• REQUIREMENT: Please find every line in the entries below that contains the string "control", and copy it.

[[ SOURCE MATERIAL open ]]

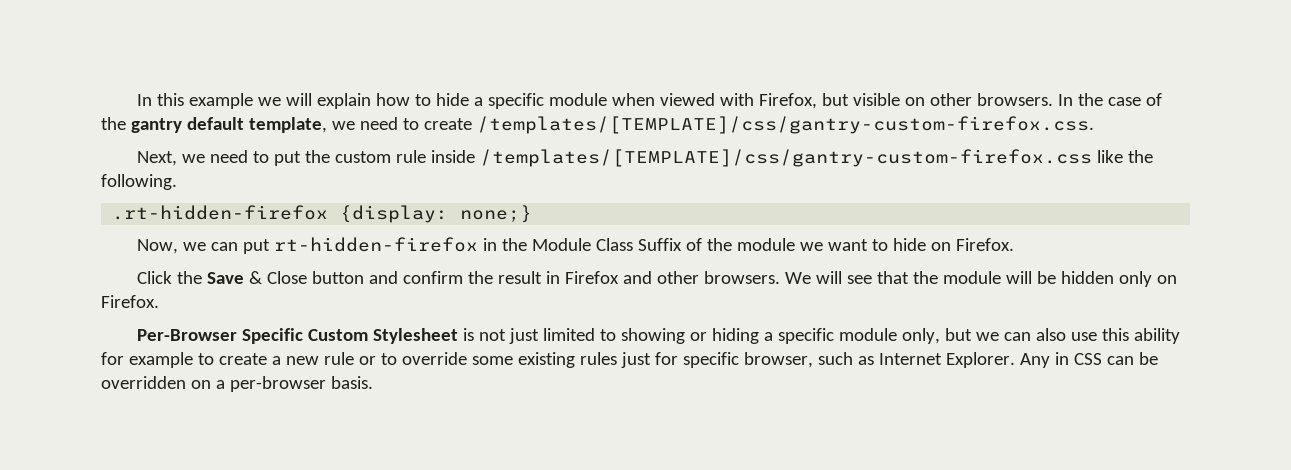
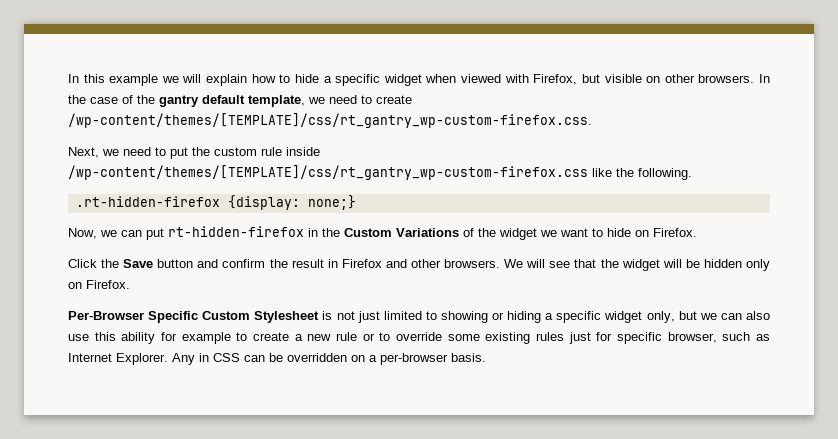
[549,93,608,106] module -> [383,74,422,86] widget
[476,116,1094,134] /templates/[TEMPLATE]/css/gantry-custom-firefox.css. -> [68,113,592,128] /wp-content/themes/[TEMPLATE]/css/rt_gantry_wp-custom-firefox.css.
[480,149,1093,167] /templates/[TEMPLATE]/css/gantry-custom-firefox.css -> [68,165,588,180] /wp-content/themes/[TEMPLATE]/css/rt_gantry_wp-custom-firefox.css
[532,238,796,251] Module Class Suffix of the module -> [344,228,537,240] Custom Variations of the widget
[249,271,308,284] & Close -> (154, 263) none
[943,271,1002,284] module -> [621,259,660,271] widget
[839,328,898,341] module -> [604,311,643,323] widget

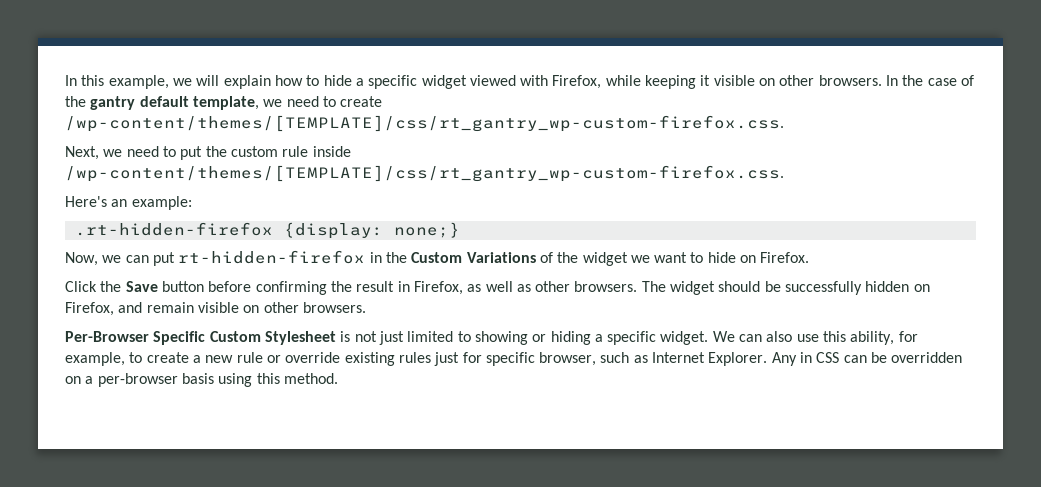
[109,74,159,86] example -> [108,75,169,89] example,
[425,74,457,83] when -> (467, 82) none
[581,74,600,83] but -> [605,75,711,89] while keeping it
[68,165,692,180] /wp-content/themes/[TEMPLATE]/css/rt_gantry_wp-custom-firefox.css like the following. -> [65,165,784,182] [65,196,192,210] /wp-content/themes/[TEMPLATE]/css/rt_gantry_wp-custom-firefox.css. // Here's an example:
[197,259,266,268] and confirm -> [208,281,327,295] before confirming
[341,259,770,271] [68,280,130,289] Firefox and other browsers. We will see that the widget will be hidden only on Firefox. -> [413,281,930,295] [65,302,366,316] Firefox, as well as other browsers. The widget should be successfully hidden on Firefox, and remain visible on other browsers.
[604,311,717,323] widget only, but we -> [660,331,735,345] widget. We
[121,332,231,344] ability for example -> [850,331,918,345] [65,352,125,366] ability, for example,
[379,332,480,341] to override some -> [285,352,341,363] override
[451,353,486,362] basis. -> [181,373,338,387] basis using this method.

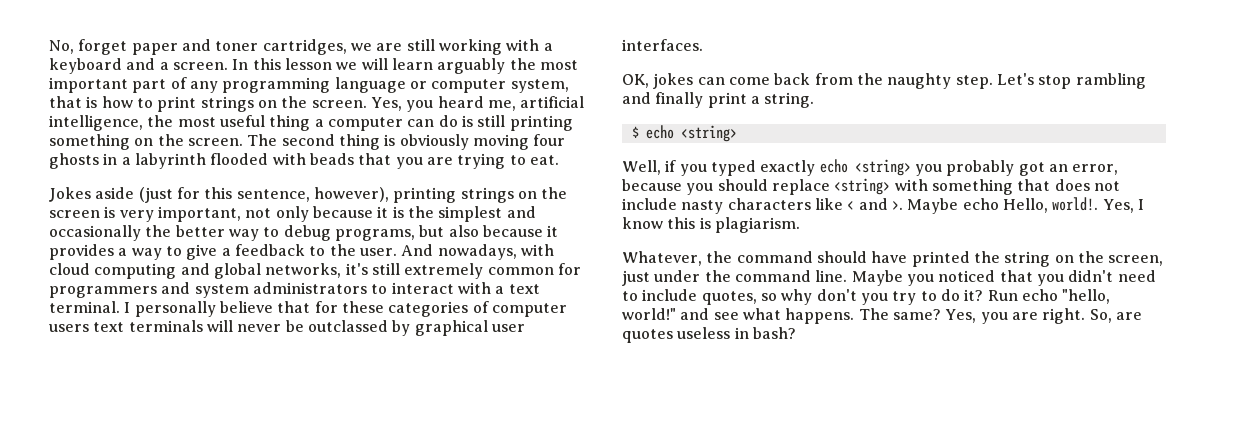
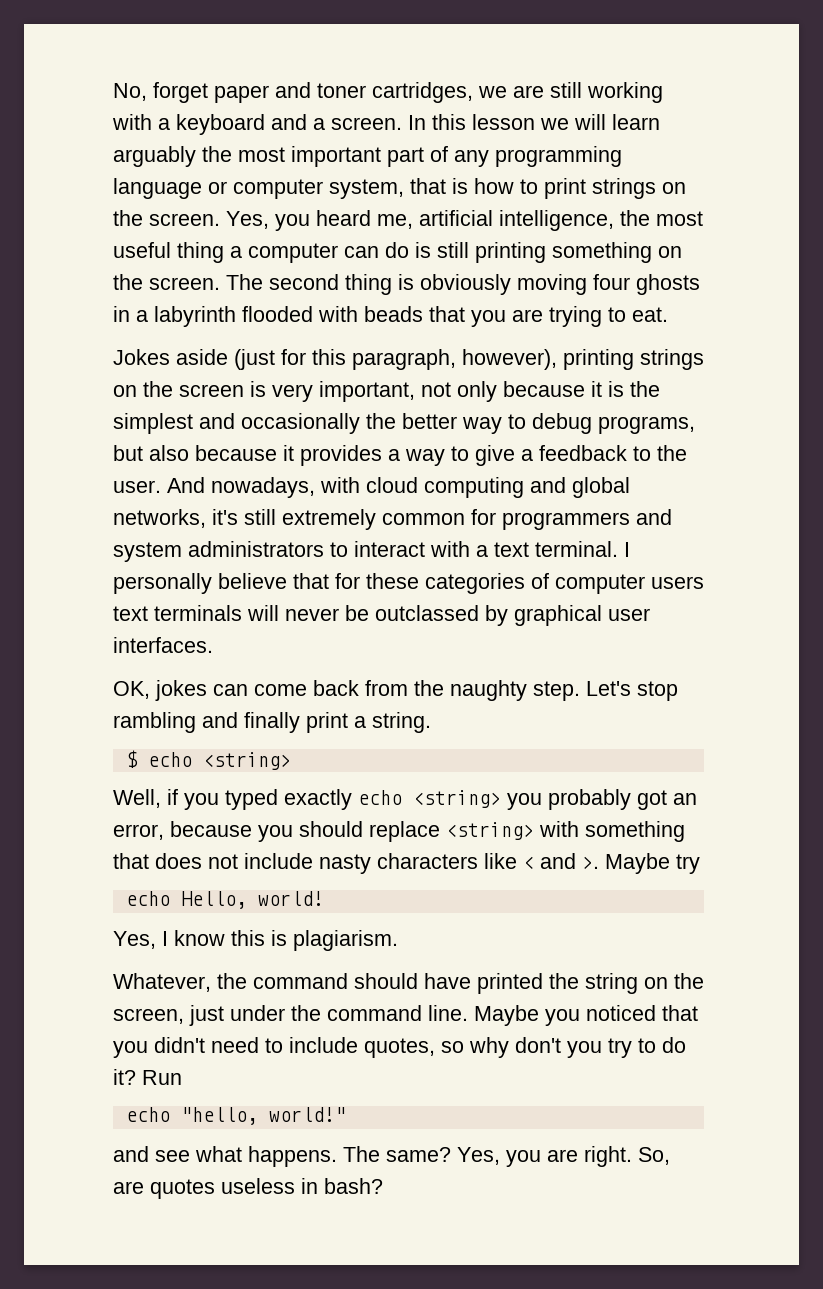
[236,189,310,202] sentence, -> [352,349,456,370] paragraph,
(959, 206) none -> [676,854,700,874] try //
[1052,197,1099,211] world!. -> [257,891,324,906] world! //
(1018, 295) none -> (182, 1077) //
(676, 314) none -> (346, 1114) //

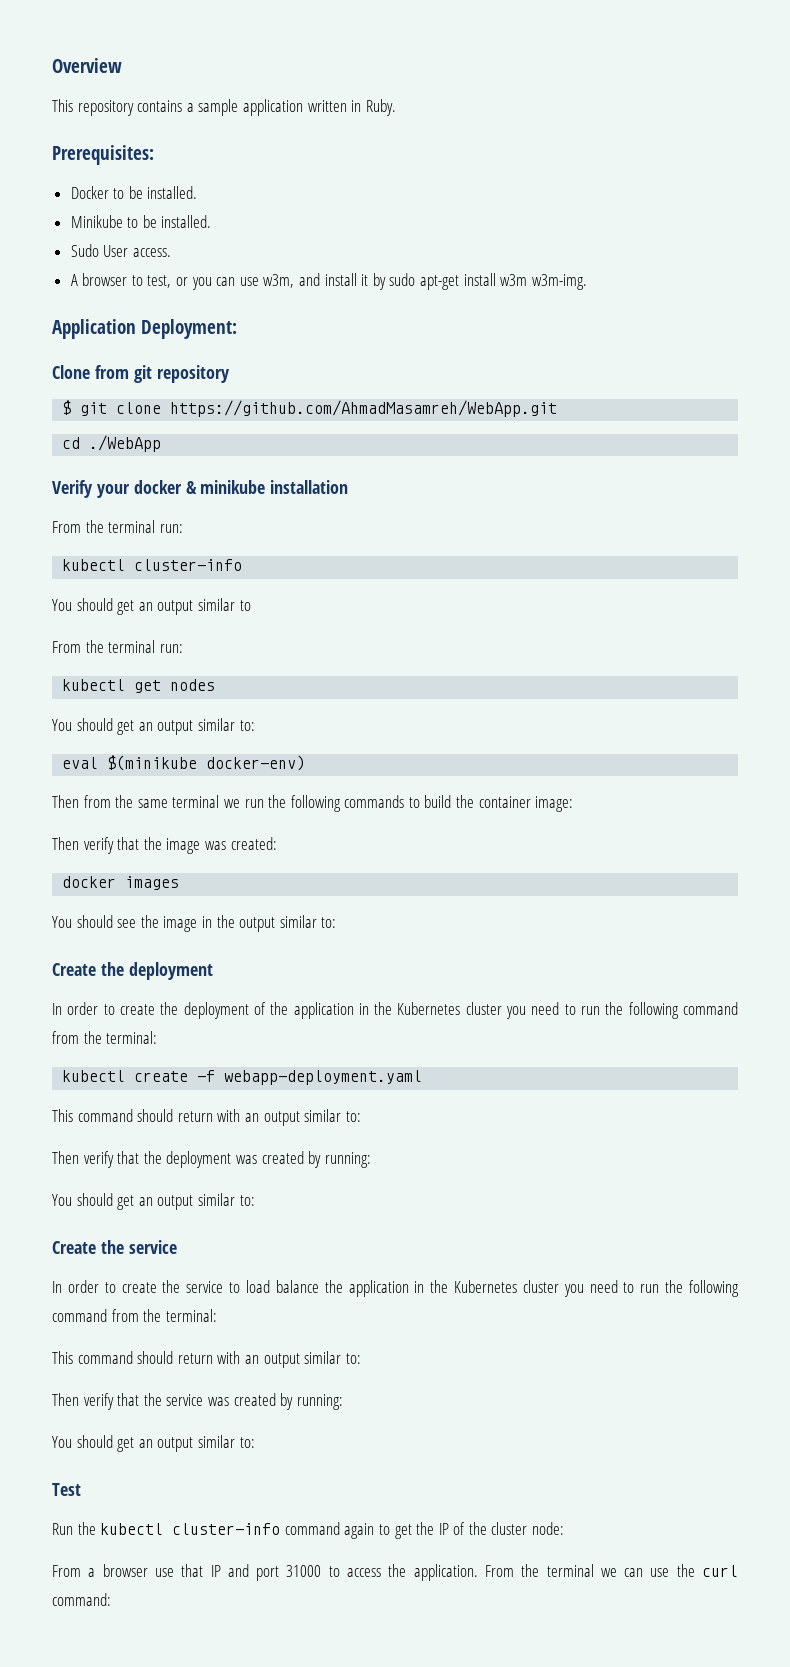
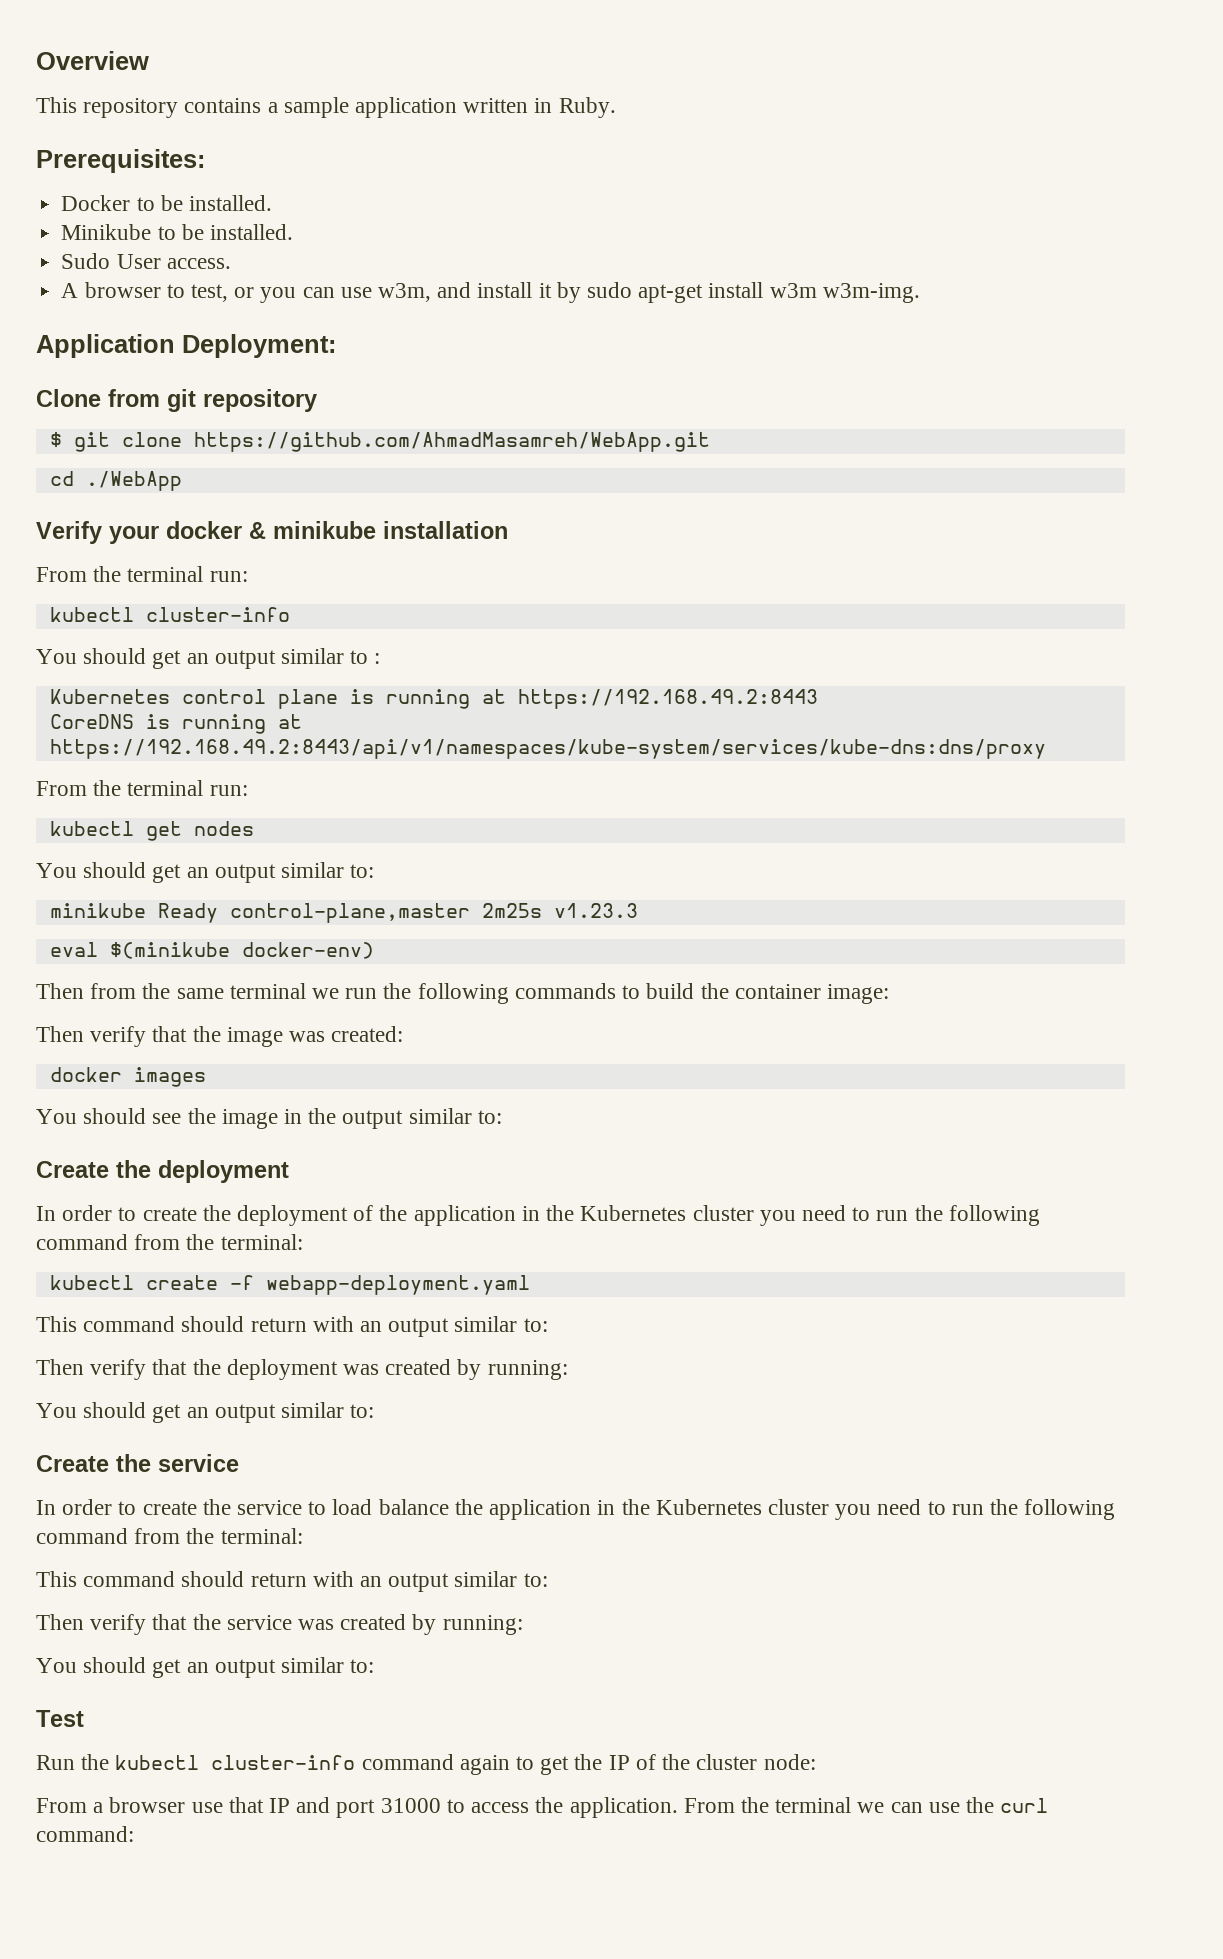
(251, 605) none -> [374,653,381,664] [49,689,818,709] [49,714,302,734] [49,739,1046,759] : // Kubernetes control plane is running at https://192.168.49.2:8443 // CoreDNS is running at https://192.168.49.2:8443/api/v1/namespaces/kube-system/services/kube-dns:dns/proxy
(255, 725) none -> [49,903,638,923] // minikube Ready control-plane,master 2m25s v1.23.3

[[ SOURCE MATERIAL closed ]]

• PROBLEM SOLUTION:
(251, 605) none -> [374,653,381,664] [49,689,818,709] [49,714,302,734] [49,739,1046,759] : // Kubernetes control plane is running at https://192.168.49.2:8443 // CoreDNS is running at https://192.168.49.2:8443/api/v1/namespaces/kube-system/services/kube-dns:dns/proxy
(255, 725) none -> [49,903,638,923] // minikube Ready control-plane,master 2m25s v1.23.3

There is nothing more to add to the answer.